- _VORLIEGENDER TEXT_
^^^^^^^^

TBuxtehuder Gilde: Vom Zapfenstreich bis zum Training im Schuhladen

Kommandeur Sascha Tiedemann am Rathaus mit dem noch amtierenden Schützenkönig Sven Röhrs, flankiert von Bürgermeisterin Katja Oldenburg-Schmidt und der stellvertretenden Bürgermeisterin Petra Möhle. Foto: Fehlbus
Tradition wird in der 1539 gegründeten Buxtehuder Gilde groß geschrieben, erst recht jetzt beim Schützenfest. Aber wenn die Alten im Verein erzählen, können die neu gekürten Jungschützen nur staunen.
Buxtehude. Die Laternen in der Breiten Straße in Buxtehude gehen an, als die Schützengilde mit Musikzügen zum großen Platz vor dem historischen Rathaus marschiert. Es wird dunkel, der traditionelle Zapfenstreich eröffnet das Schützenfest der Mitglieder am Sonnabend gegen 22 Uhr. Bereits am Tag sind die Jungschützen um die Königswürden angetreten. Es gab Jubiläumsfeiern.

^^^^^^^^

- _ANGEZEIGTE EINTRÄGE_

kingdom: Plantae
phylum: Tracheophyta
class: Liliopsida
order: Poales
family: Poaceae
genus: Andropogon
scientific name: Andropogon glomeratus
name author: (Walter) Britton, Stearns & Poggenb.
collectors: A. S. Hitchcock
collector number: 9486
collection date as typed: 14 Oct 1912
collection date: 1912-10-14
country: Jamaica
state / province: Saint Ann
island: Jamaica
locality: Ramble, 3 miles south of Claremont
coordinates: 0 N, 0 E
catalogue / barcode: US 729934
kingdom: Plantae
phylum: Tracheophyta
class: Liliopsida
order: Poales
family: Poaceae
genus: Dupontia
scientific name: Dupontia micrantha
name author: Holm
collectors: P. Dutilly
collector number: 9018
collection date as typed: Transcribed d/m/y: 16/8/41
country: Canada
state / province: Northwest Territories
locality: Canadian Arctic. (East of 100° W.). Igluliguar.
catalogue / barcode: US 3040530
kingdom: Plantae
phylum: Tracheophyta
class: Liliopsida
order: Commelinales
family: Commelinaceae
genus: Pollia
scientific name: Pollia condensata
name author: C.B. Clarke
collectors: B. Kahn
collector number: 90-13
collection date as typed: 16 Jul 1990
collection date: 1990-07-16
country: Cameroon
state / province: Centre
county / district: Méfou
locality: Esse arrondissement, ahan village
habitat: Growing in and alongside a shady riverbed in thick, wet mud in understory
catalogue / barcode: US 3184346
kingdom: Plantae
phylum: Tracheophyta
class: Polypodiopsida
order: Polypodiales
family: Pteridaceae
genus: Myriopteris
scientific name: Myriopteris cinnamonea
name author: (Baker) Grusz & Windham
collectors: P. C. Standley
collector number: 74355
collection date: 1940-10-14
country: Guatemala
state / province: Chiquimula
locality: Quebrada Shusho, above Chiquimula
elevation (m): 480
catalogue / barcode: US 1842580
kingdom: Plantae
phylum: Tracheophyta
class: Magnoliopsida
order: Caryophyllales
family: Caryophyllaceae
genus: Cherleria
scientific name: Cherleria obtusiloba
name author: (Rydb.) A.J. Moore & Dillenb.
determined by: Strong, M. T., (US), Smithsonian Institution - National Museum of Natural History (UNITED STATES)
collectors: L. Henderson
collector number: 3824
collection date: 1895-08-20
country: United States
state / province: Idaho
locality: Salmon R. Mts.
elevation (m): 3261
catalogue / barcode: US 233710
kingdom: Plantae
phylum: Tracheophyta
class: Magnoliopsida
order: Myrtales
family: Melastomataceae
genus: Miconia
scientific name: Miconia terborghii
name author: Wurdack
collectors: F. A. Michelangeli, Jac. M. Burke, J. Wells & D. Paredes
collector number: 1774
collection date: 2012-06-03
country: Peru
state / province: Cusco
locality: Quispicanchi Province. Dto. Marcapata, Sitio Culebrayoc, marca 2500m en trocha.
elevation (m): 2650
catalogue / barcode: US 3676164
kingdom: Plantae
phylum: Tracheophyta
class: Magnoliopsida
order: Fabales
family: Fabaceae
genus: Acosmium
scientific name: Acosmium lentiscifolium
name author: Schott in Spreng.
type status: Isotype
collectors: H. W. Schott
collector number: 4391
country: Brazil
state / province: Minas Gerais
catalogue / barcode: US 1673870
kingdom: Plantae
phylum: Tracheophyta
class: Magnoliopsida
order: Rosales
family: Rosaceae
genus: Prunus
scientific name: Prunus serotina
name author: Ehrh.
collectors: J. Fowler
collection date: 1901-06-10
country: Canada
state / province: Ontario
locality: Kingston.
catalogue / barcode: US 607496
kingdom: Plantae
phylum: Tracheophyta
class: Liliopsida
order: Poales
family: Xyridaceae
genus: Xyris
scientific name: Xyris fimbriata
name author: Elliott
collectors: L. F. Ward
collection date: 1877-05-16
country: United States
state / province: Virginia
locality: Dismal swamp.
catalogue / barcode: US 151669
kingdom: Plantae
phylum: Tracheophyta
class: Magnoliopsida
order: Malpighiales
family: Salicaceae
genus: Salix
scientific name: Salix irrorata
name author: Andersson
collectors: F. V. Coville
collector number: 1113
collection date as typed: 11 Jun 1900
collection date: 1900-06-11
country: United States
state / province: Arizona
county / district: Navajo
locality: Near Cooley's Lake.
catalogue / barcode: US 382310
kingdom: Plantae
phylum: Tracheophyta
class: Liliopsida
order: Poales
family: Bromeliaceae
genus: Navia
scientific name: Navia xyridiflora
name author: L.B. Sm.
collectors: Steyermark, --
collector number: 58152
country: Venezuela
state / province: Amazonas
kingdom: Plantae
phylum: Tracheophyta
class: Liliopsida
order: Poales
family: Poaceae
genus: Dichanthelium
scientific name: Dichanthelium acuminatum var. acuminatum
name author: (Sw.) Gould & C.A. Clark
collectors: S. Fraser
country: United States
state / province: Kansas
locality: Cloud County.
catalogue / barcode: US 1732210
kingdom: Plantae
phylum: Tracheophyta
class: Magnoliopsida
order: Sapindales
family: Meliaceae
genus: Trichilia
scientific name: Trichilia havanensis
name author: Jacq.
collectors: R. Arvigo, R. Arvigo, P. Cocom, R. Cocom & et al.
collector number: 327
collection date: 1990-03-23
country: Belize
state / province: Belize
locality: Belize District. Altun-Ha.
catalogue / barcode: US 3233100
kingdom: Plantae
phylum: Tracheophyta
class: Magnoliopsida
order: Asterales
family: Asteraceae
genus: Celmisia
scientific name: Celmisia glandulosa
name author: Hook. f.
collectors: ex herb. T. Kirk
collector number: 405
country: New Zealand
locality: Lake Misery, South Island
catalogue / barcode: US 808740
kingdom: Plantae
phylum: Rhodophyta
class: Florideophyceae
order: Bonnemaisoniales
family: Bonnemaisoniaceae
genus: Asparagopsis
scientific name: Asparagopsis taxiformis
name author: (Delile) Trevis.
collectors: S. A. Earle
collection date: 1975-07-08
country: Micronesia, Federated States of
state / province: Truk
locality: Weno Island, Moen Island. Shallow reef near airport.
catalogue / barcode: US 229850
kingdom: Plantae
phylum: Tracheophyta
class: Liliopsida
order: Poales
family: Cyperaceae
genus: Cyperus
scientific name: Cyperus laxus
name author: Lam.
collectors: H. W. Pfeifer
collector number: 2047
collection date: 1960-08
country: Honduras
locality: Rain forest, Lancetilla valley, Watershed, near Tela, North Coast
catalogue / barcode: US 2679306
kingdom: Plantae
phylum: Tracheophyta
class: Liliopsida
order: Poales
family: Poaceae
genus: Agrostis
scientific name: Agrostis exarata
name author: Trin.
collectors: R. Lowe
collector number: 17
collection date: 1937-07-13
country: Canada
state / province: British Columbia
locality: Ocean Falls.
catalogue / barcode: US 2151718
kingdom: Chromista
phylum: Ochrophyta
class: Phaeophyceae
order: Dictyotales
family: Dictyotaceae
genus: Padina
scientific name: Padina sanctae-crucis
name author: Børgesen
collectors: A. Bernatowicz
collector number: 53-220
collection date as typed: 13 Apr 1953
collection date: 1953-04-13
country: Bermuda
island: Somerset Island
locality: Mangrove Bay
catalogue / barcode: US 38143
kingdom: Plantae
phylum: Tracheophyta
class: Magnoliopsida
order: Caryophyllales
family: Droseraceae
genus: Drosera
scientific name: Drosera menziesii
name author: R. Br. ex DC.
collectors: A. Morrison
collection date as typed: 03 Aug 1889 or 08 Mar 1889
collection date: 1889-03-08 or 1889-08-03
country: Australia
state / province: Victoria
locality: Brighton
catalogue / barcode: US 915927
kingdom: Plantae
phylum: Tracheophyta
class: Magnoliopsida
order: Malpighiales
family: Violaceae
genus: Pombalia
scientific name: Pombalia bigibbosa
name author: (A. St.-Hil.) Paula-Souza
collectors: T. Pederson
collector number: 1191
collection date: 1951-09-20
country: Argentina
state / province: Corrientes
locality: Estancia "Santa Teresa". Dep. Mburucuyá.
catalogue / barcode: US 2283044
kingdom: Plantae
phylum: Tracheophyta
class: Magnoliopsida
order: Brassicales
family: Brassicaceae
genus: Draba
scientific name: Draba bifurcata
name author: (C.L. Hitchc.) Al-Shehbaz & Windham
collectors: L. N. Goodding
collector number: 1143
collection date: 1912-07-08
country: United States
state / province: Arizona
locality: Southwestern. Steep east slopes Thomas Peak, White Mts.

^^^^^^^^

- _IHRE AUFGABEN_
A - Nennen Sie alle Personen, die in der Bildunterschrift des Textes über die Buxtehuder Gilde mit Vor- und Nachnamen erwähnt werden.
B - Geben Sie an, in welchem Jahr die Buxtehuder Gilde laut dem Text über sie gegründet wurde.

- _ENDERGEBNISSE_
A - Sascha Tiedemann, Sven Röhrs, Katja Oldenburg-Schmidt, Petra Möhle

B - 1539